» PROBLEM DESCRIPTION
The lines below should be written out again in full, exactly as they are.
Start of DATA
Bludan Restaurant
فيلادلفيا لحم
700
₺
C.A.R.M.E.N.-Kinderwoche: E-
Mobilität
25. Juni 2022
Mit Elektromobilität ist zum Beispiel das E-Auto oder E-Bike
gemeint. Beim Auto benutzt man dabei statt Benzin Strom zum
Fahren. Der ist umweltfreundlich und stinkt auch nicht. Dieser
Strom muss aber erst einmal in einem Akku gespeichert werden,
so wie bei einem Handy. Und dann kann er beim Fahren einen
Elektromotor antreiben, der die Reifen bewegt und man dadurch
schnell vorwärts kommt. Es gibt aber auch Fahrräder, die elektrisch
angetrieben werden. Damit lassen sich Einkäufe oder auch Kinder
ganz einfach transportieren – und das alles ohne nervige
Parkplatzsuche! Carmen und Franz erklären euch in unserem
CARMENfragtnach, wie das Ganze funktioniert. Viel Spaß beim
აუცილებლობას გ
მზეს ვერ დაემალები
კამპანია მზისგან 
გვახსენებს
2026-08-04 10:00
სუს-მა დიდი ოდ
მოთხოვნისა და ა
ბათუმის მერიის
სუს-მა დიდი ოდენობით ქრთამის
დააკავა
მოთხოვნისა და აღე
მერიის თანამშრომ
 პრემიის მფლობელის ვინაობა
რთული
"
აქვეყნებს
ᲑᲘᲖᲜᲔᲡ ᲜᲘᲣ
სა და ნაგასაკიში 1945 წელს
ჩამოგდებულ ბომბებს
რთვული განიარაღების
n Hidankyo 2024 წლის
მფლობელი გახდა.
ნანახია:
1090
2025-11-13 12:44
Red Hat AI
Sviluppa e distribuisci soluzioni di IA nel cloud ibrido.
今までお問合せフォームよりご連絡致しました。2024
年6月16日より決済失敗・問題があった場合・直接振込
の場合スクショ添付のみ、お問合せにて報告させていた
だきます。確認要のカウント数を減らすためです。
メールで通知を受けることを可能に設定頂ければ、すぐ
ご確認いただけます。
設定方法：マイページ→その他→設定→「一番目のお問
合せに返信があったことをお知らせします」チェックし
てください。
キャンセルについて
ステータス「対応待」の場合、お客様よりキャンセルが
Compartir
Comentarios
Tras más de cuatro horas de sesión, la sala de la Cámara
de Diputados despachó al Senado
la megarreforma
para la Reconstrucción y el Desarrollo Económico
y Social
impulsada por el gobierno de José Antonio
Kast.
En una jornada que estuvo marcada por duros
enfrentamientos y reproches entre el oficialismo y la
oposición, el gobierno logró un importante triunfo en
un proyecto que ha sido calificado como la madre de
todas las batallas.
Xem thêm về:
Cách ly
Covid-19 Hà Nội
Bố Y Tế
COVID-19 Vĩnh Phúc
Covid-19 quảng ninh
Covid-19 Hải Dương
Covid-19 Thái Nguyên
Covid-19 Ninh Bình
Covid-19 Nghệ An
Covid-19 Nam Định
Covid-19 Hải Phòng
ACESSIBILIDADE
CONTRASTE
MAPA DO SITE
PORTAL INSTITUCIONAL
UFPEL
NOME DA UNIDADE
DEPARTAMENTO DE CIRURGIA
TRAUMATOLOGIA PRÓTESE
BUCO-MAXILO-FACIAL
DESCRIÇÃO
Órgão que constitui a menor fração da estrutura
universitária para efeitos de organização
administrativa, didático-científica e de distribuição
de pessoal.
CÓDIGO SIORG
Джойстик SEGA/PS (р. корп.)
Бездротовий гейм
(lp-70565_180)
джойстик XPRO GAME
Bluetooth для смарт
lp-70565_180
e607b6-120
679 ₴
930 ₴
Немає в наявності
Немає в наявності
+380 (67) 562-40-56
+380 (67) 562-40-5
End of DATA
» WORKED SOLUTION
Bludan Restaurant
فيلادلفيا لحم
700
₺
C.A.R.M.E.N.-Kinderwoche: E-
Mobilität
25. Juni 2022
Mit Elektromobilität ist zum Beispiel das E-Auto oder E-Bike
gemeint. Beim Auto benutzt man dabei statt Benzin Strom zum
Fahren. Der ist umweltfreundlich und stinkt auch nicht. Dieser
Strom muss aber erst einmal in einem Akku gespeichert werden,
so wie bei einem Handy. Und dann kann er beim Fahren einen
Elektromotor antreiben, der die Reifen bewegt und man dadurch
schnell vorwärts kommt. Es gibt aber auch Fahrräder, die elektrisch
angetrieben werden. Damit lassen sich Einkäufe oder auch Kinder
ganz einfach transportieren – und das alles ohne nervige
Parkplatzsuche! Carmen und Franz erklären euch in unserem
CARMENfragtnach, wie das Ganze funktioniert. Viel Spaß beim
აუცილებლობას გ
მზეს ვერ დაემალები
კამპანია მზისგან 
გვახსენებს
2026-08-04 10:00
სუს-მა დიდი ოდ
მოთხოვნისა და ა
ბათუმის მერიის
სუს-მა დიდი ოდენობით ქრთამის
დააკავა
მოთხოვნისა და აღე
მერიის თანამშრომ
 პრემიის მფლობელის ვინაობა
რთული
"
აქვეყნებს
ᲑᲘᲖᲜᲔᲡ ᲜᲘᲣ
სა და ნაგასაკიში 1945 წელს
ჩამოგდებულ ბომბებს
რთვული განიარაღების
n Hidankyo 2024 წლის
მფლობელი გახდა.
ნანახია:
1090
2025-11-13 12:44
Red Hat AI
Sviluppa e distribuisci soluzioni di IA nel cloud ibrido.
今までお問合せフォームよりご連絡致しました。2024
年6月16日より決済失敗・問題があった場合・直接振込
の場合スクショ添付のみ、お問合せにて報告させていた
だきます。確認要のカウント数を減らすためです。
メールで通知を受けることを可能に設定頂ければ、すぐ
ご確認いただけます。
設定方法：マイページ→その他→設定→「一番目のお問
合せに返信があったことをお知らせします」チェックし
てください。
キャンセルについて
ステータス「対応待」の場合、お客様よりキャンセルが
Compartir
Comentarios
Tras más de cuatro horas de sesión, la sala de la Cámara
de Diputados despachó al Senado
la megarreforma
para la Reconstrucción y el Desarrollo Económico
y Social
impulsada por el gobierno de José Antonio
Kast.
En una jornada que estuvo marcada por duros
enfrentamientos y reproches entre el oficialismo y la
oposición, el gobierno logró un importante triunfo en
un proyecto que ha sido calificado como la madre de
todas las batallas.
Xem thêm về:
Cách ly
Covid-19 Hà Nội
Bố Y Tế
COVID-19 Vĩnh Phúc
Covid-19 quảng ninh
Covid-19 Hải Dương
Covid-19 Thái Nguyên
Covid-19 Ninh Bình
Covid-19 Nghệ An
Covid-19 Nam Định
Covid-19 Hải Phòng
ACESSIBILIDADE
CONTRASTE
MAPA DO SITE
PORTAL INSTITUCIONAL
UFPEL
NOME DA UNIDADE
DEPARTAMENTO DE CIRURGIA
TRAUMATOLOGIA PRÓTESE
BUCO-MAXILO-FACIAL
DESCRIÇÃO
Órgão que constitui a menor fração da estrutura
universitária para efeitos de organização
administrativa, didático-científica e de distribuição
de pessoal.
CÓDIGO SIORG
Джойстик SEGA/PS (р. корп.)
Бездротовий гейм
(lp-70565_180)
джойстик XPRO GAME
Bluetooth для смарт
lp-70565_180
e607b6-120
679 ₴
930 ₴
Немає в наявності
Немає в наявності
+380 (67) 562-40-56
+380 (67) 562-40-5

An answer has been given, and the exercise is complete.